Chicken Feet and Chopsticks: The Chinese Dining Experience

by Kelsey Larson

My first experience with Chinese fine dining came when my host family invited me to join them and one of my host father’s co-workers or a meal at a restaurant. The differences from American dining began immediately with the transport to the restaurant. Traffic bears no resemblance to the orderly, wave-at-your-neighbor pattern of my Montana hometown. Instead, it is a car-eats-bike racing derby, where running a red light hardly earns a honk, turn signals are optional, and seatbelts are discouraged. On the bright side, it does add a certain appreciation to the following meal just because you survived to eat it.
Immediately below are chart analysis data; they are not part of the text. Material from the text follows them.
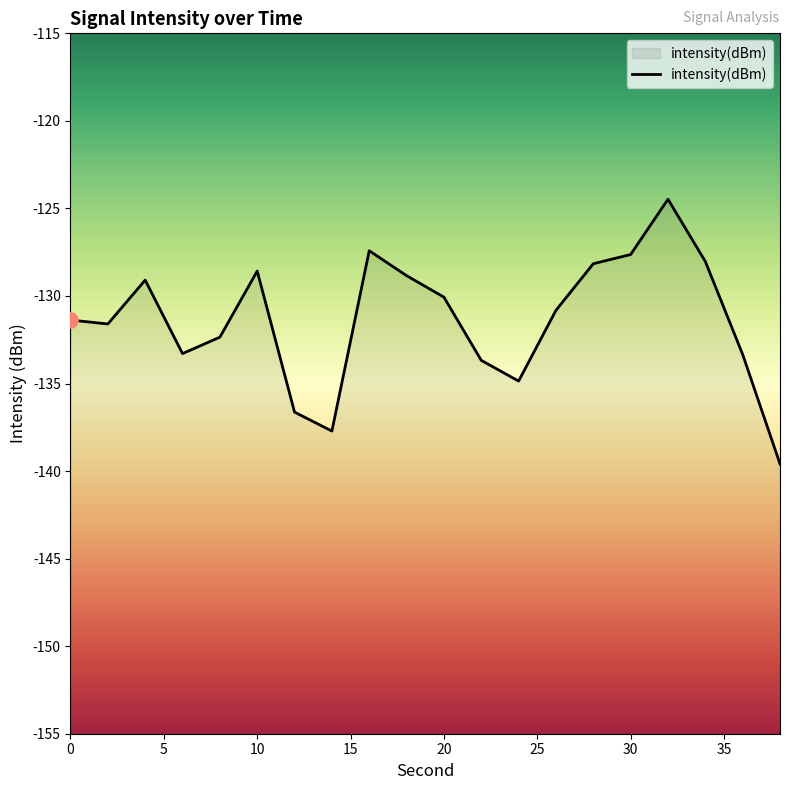

Which has a higher value, 20 or 24?

20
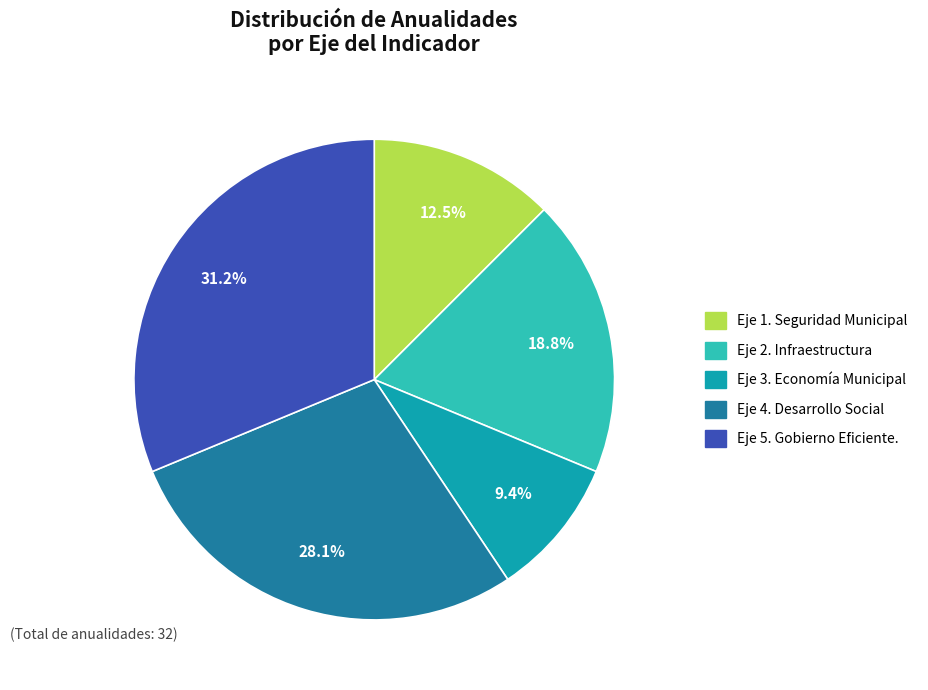

To the nearest percent, what is the combined percentage of Eje 5. Gobierno Eficiente. and Eje 3. Economía Municipal?

41%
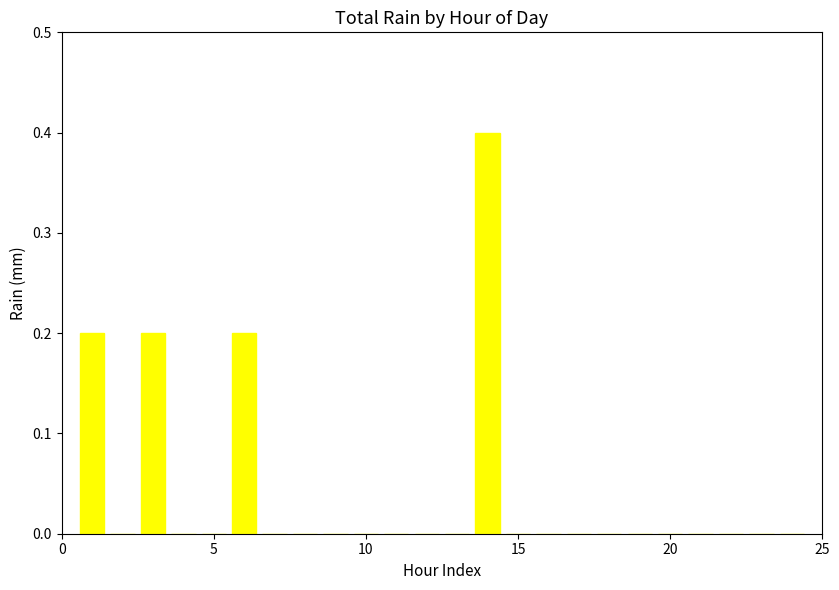

Are the bars horizontal?

No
The restaurant itself, however, was fully worth the risk of life and limb. The place gleamed, light glinting from rare woods, delicate artwork, and shimmering glass. The waiters and waitresses politely murmured welcomes towards us, confining their stares at the American to only a couple flicks of their eyes. They led us up a sweeping staircase, past a small indoor coy pool and water feature, and to a small private room off to the side, a common accomodation for larger groups. Once we were seated, my host father and his friend lit up cigarettes, glanced at the menu, and checked off a list of foods to be placed on the lazy susan dominating the table. I settled back to enjoy the ride.

Each dish, brought out one at a time, showed a new explosion of color. Meats dripping with elaborate sauce, slices of rice-filled, crisp-crusted Chinese pie, bright green and unfamiliar beans: The dishes piled up one after another, and I set out to try them all. As we slowly spun the lazy susan, I munched my way through countless unfamiliar foods, wrestling with my chopsticks to snatch them up, or
(more frequently) flip them through the air onto my lap or the tablecloth. As I sampled steamed pumpkin, roasted fish, and peanuts served in a sweet sauce, I tried to figure out the identity of one newly-arrived dish: a white, nobbly tangle lightly sauced. A root? Some sort of squid? Then the Lazy Susan turned, and I saw the small nails on the curved toes, and some gear clicked into place.Chicken
feet, I realized. Pickled, intact, chicken feet.

The reasonable part of me pointed out that it was just the feet of a chicken, a bird that I had eaten several times a week since I was old enough to chew. It wasn’t really any more gross than eating its muscle. Anyways, my hosts were eating it, and they were fine. Why wouldn’t I be? However, with somewhat less cool rationality, I knew that my American brain (and, more importantly, stomach) wasn’t ready for it. If I tried to eat it, I either wouldn’t be able to bite, wouldn’t be able to swallow, or at least would embarrass everyone with
my facial expression.

A Chinese meal (Kelsey Larson).
As I enjoyed the squid, the whole prawns, and the sound effects to my host sister’s anecdotes, I kept a careful eye on the chicken feet. Like most dishes at the table, it was never entirely emptied: the family had ordered enough to feed fifteen, not ten. I kept the lazy
susan turning as the chicken feet, pushed by countless new dishes, slid toward the center of the table and away from me.

After the watermelon dessert came the process of negotiating the bill. The two hosts both fervently protested their ability to pay, turning into a shouting match. Women, small children, and the exchange student were ushered out of the room as the protests grew louder. Glancing over my shoulder, I could see his coworker attempting to forcibly shove money back into my host father’s pocket. We waited outside for about five minutes until the two came out, suddenly friends again.  Chinese culture, I learned, encourages putting as much passion into paying more at group dinners as into paying less at anything else.

Chicken feet avoided, chopsticks managed, conversations navigated: eating at the restaurant was a crash course in Chinese culture for me. As we dodged a bike and swerved between two trucks, I realized that I was slowly starting to understand how to live in the culture I had already learned to respect and admire. Maybe, even, by the time I leave for America, I will have tasted (and swallowed) my first bite of chicken feet.